### Given passage
--- start ---

Neither the Code nor its applicable regulations specifically provide that an election to be taxed as a corporation of individuals is transferred to the new entity in a Type F Reorganization. However, Article 19.16(g) of the Puerto Rico General Corporations Act, Act No. 164 of December 16th, 2009, as amended (“Corporation Act”) states that in the case of a conversion to an LLC the entity is not required to liquidate its business or pay its debts and distribute its assets. It is not deemed that the conversion constitutes the dissolution of the entity and, instead, it constitutes a continuation of the entity. When an entity is converting to an LLC it is considered, for all purposes of Puerto Rico laws, as the same entity that is converting. Therefore, an entity with an election to be taxed as a corporation of individual that converts to an LLC, in a transaction that qualifies as a Type F Reorganization, continues with such election, unless such election is revoked either voluntarily or involuntarily under Section 1115.02(d) of the Code.
The Taxpayer had a corporation of individual election effective at the time of the Conversion, which qualified as a Type F Reorganization. Therefore, the conversion rules stated in Section 1076.01 of the Code are not applicable to the Taxpayer, pursuant to AD 12-09 and AD 12-04. Instead, the provisions of AD 12-09 and AD 12-04, as set forth herein, are applicable to the Conversion and subsequent Partnership Election.
Based solely on the facts submitted for our consideration, the income tax provisions of the Code and the applicable Regulations, and as provided under ad 12-04 and AD 12-09 this Department rules as follows:
- The Conversion of the Taxpayer to an LLC qualifies as a tax free reorganization pursuant to Section 1034.04(g)(1)(F) of the Code.
- The Taxpayer’s E-Corp. Election does not terminate as a result of the tax free reorganization pursuant to Sections 1034.04(g)(1)(F) of the Code and 1115.02(d) of the Code.

--- end ---

### Work to do
(A) List every section of the Code that the LLC conversion ruling cites by number.
(B) Write the next part of the LLC conversion ruling, starting after its final numbered determination.

Rows from a layout dataset:
--- start ---

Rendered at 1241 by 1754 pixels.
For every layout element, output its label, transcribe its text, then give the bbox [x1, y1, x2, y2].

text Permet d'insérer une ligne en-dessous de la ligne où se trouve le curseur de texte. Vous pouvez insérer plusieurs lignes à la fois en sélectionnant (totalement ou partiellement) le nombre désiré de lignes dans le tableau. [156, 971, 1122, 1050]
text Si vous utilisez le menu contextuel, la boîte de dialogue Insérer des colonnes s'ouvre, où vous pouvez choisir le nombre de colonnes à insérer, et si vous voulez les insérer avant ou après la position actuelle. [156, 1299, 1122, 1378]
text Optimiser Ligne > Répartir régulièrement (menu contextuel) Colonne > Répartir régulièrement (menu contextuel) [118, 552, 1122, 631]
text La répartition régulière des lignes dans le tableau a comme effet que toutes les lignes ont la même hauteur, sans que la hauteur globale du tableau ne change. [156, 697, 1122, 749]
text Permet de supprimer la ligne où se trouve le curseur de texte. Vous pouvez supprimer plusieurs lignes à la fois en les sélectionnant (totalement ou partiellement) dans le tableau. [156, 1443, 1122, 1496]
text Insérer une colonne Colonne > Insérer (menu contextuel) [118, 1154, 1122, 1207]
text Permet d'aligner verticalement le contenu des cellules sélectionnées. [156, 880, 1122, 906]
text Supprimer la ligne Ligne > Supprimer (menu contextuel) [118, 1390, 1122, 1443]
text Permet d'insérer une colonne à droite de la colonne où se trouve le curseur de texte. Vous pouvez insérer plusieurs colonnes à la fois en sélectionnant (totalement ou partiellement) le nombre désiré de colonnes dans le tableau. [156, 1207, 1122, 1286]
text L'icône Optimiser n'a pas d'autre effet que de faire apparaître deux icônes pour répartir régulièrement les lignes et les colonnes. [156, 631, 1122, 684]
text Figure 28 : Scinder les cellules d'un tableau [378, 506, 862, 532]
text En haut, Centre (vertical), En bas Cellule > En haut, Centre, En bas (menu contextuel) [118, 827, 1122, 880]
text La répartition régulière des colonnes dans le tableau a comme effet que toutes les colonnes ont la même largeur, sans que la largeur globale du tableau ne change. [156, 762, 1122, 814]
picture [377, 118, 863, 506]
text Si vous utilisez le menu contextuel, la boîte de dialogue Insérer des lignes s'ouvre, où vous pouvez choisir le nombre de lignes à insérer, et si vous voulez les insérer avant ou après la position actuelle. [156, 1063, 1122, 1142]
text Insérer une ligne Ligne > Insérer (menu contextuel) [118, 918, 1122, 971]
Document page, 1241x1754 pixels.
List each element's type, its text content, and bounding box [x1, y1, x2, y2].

--- end ---

### Expected outputs
(A) Section 1115.02(d), Section 1076.01, Section 1034.04(g)(1)(F)

(B)
- Effective on the Effective Date, the Taxpayer’s E-Corp. Election is considered revoked. On that same date, it shall be considered that the Taxpayer made the corresponding election to be taxed as a partnership under the provisions of Chapter 7 of Subtitle A of the Code.
- No gain or loss shall be recognized by the Taxpayer as a result of its conversion from an LLC with an E-Corp. Election to a partnership pursuant to the provisions of Chapter 7 of Subtitle A of the Code, AD 12-04 and AD 12-09. Nevertheless, the Taxpayer will be subject to the recognition of any income resulting from the application of the provisions of Section 1115.08 of the Code under the same terms and conditions to which the corporation was subject immediately before the Conversion.
- The tax basis of the assets and liabilities, as well as the holding period of such assets, and tax attributes received by the partnership in the transaction, is the same that the corporation of individuals had just prior to the Conversion.
- The basis of the members of the Taxpayer after the Conversion is the basis of each member in the corporation of individuals before said Conversion.
Copy of this letter ruling shall be attached to the Puerto Rico income tax return of the Taxpayer for the year of the conversion.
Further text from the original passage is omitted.